The gateway is designed to work with any backend that exposes OpenAI-compatible GET /v1/models and POST /v1/chat/completions endpoints. The following applications have been exercised successfully in this repository.

Ollama

  • Verified directly against http://127.0.0.1:11434
  • Verified through RoleMesh Gateway proxy routing
  • Tested with model dolphin3:latest

Example upstream:

models:
  planner:
    type: proxy
    openai_model_name: planner
    proxy_url: http://127.0.0.1:11434
    defaults:
      model: dolphin3:latest

Note: when proxying to Ollama's OpenAI-compatible API, the upstream Ollama model name still needs to be supplied. One simple pattern is to set it in defaults.model and let the gateway inject it.

Llamafile

  • Verified directly with the newer llamafile runner in tmp-codex/llamafile
  • Verified through RoleMesh Gateway proxy routing
  • Verified role switching between two live backends
  • Tested successfully with:
    • phi-2.Q5_K_M.llamafile
    • rocket-3b.Q5_K_M.llamafile

Example launch:

./llamafile --server -m /path/to/model.gguf --host 127.0.0.1 --port 8011 --nobrowser

In this case, /path/to/model.gguf is where the actual weights are chosen, and RoleMesh only points to that running server.

llama.cpp / llama-server

  • Verified live through the RoleMesh Node Agent on NVIDIA GPUs
  • Tested with /home/netuser/bin/llama.cpp/build/bin/llama-server
  • Tested model load and model switching on Tesla P40 GPUs
  • Tested successfully with:
    • gemma-2b-it-q8_0.gguf
    • Mistral-7B-Instruct-v0.3-Q5_K_M.gguf

The node agent now waits for llama-server readiness during model load or model switch before proxying the first request, which avoids transient "Loading model" failures on cold start.

Multi-host (node registration)

If you want machines to host backends and “register” them dynamically, run a tiny node agent on each backend host (or just call the registration endpoint from your own tooling).

  • Gateway endpoint: POST /v1/nodes/register
  • Node payload describes which concrete upstream model IDs it serves, which roles each model can satisfy, and the base URL to reach its OpenAI-compatible backend.

In discovered mode, RoleMesh now treats these as separate concepts:

  • client alias: what the caller sends, such as tutor
  • role: the capability used for routing, such as tutor or critic
  • upstream model ID: the concrete model name served by the selected node, such as qwen3-8b

That means a node can advertise one served model for multiple roles, and the gateway can rewrite the forwarded request from a stable alias to the selected upstream model ID.

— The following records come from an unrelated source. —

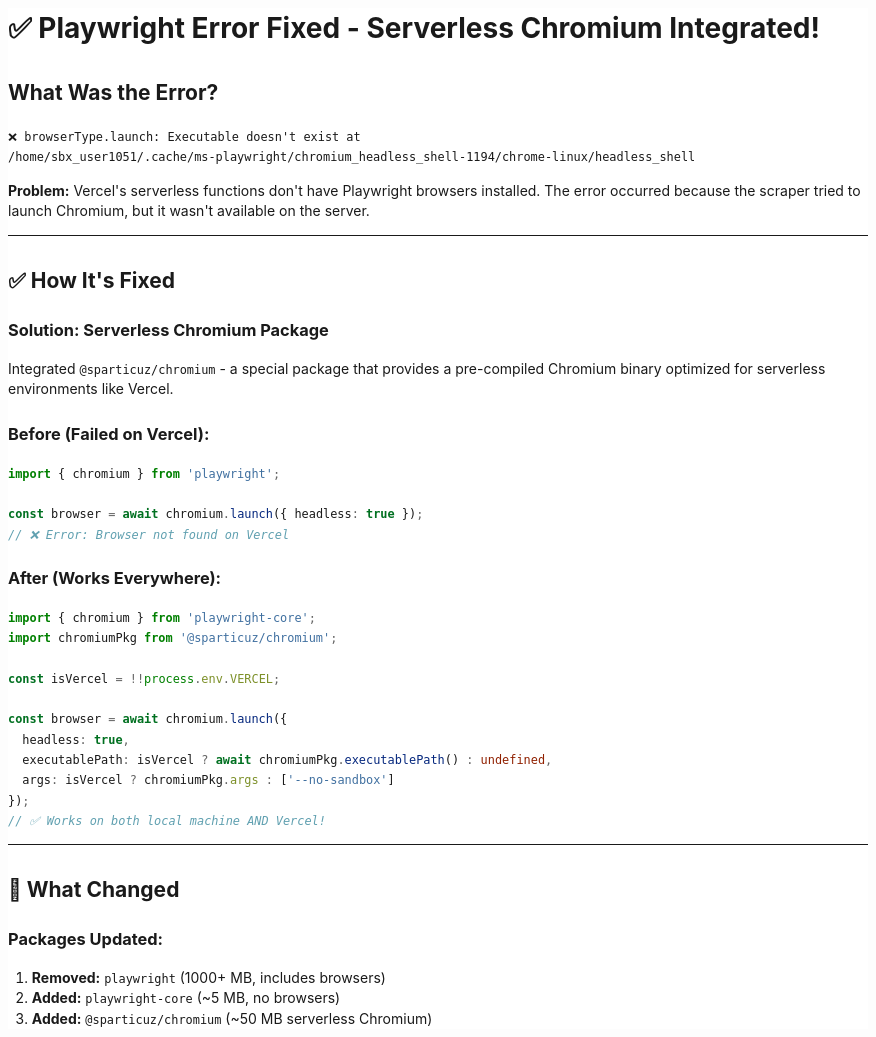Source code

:# ✅ Playwright Error Fixed - Serverless Chromium Integrated!

## What Was the Error?

```
❌ browserType.launch: Executable doesn't exist at 
/home/sbx_user1051/.cache/ms-playwright/chromium_headless_shell-1194/chrome-linux/headless_shell
```

**Problem:** Vercel's serverless functions don't have Playwright browsers installed. The error occurred because the scraper tried to launch Chromium, but it wasn't available on the server.

---

## ✅ How It's Fixed

### Solution: Serverless Chromium Package

Integrated `@sparticuz/chromium` - a special package that provides a pre-compiled Chromium binary optimized for serverless environments like Vercel.

### Before (Failed on Vercel):
```typescript
import { chromium } from 'playwright';

const browser = await chromium.launch({ headless: true });
// ❌ Error: Browser not found on Vercel
```

### After (Works Everywhere):
```typescript
import { chromium } from 'playwright-core';
import chromiumPkg from '@sparticuz/chromium';

const isVercel = !!process.env.VERCEL;

const browser = await chromium.launch({
  headless: true,
  executablePath: isVercel ? await chromiumPkg.executablePath() : undefined,
  args: isVercel ? chromiumPkg.args : ['--no-sandbox']
});
// ✅ Works on both local machine AND Vercel!
```

---

## 🎯 What Changed

### Packages Updated:
1. **Removed:** `playwright` (1000+ MB, includes browsers)
2. **Added:** `playwright-core` (~5 MB, no browsers)
3. **Added:** `@sparticuz/chromium` (~50 MB serverless Chromium)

See: docs/DEPLOYMENT.md and docs/CONFIG.md.

Status

This repository is a preliminary scaffold:

  • Proxying to OpenAI-compatible upstreams works.
  • Registration and load-selection are implemented (basic round-robin).
  • API-key auth for clients and nodes is available.
  • Persistence is basic JSON-backed state, not a full service registry.
  • Gateway proxying has been exercised live with Ollama and llamafile.
  • Node-agent managed inference has been exercised live with llama-server on CUDA hardware.

Availability Semantics

RoleMesh Gateway now distinguishes between configured aliases and currently usable aliases.

  • GET /v1/models advertises only aliases whose upstreams are reachable right now
  • unavailable aliases are reported under rolemesh.unavailable_models
  • GET /ready returns 200 only when the configured default_model is currently usable
  • GET /health remains a lightweight process health check and does not probe upstreams
  • discovered nodes are removed from routing once they become stale

This makes the API surface more truthful for clients that rely on the advertised role list.

By default, registered nodes become stale after 30 seconds without a fresh heartbeat or registration event. You can change that with ROLE_MESH_NODE_STALE_AFTER_S.

License

MIT. See LICENSE.

Node Agent (per-host)

This repo also includes a RoleMesh Node Agent (rolemesh-node-agent) that can manage persistent llama.cpp servers (one per GPU) and report inventory/metrics back to the gateway.

  • Sample config: configs/node_agent.example.yaml
  • Docs: docs/NODE_AGENT.md

Safe-by-default binding

Gateway and node-agent default to binding on 127.0.0.1 to avoid accidental exposure. Bind only to private/LAN or VPN interfaces and firewall ports if you need remote access.